Once you have identified these donors, ask for a warm reference to other potential funders. The point is, in all your relationships, try to find commonalities that help the donor connect with you. The more you do this, the more likely you will get funding and increase your base of committed donors.
Then, of course, focus on revenue. Focus on that model as soon as you can. I certainly find it easier to work with a company and demonstrate value, than to ask funders for money. But some people prefer the fundraising. This is a leadership style choice.

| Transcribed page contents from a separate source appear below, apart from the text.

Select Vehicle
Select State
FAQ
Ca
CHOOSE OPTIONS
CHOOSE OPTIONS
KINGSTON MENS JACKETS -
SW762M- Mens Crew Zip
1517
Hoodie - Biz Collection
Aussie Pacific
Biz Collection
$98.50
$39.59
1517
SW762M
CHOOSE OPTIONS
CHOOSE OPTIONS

It’s not that working with companies to generate revenue is easier than traditional fundraising. You still have a long outreach/sales process, and have to work very hard. But I like it because when you close a company, you are delivering value through a practical service. Funding usually occurs because the donor supports your idea in general. For me personally, I am more comfortable when clients are buying a socially conscious service. It confirms that UniversalGiving’s services provide value.
One note about your question above. You say, “When they have a big success… the funds seem to flow.” I don’t think we can ever rest on our laurels. Every day is a new day. I don’t know of any organization that consistently feels the funds just flow. We always have to work at it, cultivate relationships, hold to our standards, improve our products and services, and consistently focus on the long-term.
I will say that after five to eight years of doing the above, you can see ‘the flywheel effect’ that Jim Collins and Jim Porras talk about in Good To Great. After ‘pushing up the water’ on the water wheel, eventually, all the hard effort of pushing that water up begins to flow down the other side and gather momentum. Partnerships, press, and funding do come in abundance. That can certainly happen. Even still, we should maintain quality, a hard work ethic, and consistent devotion to excellence while the water is flowing!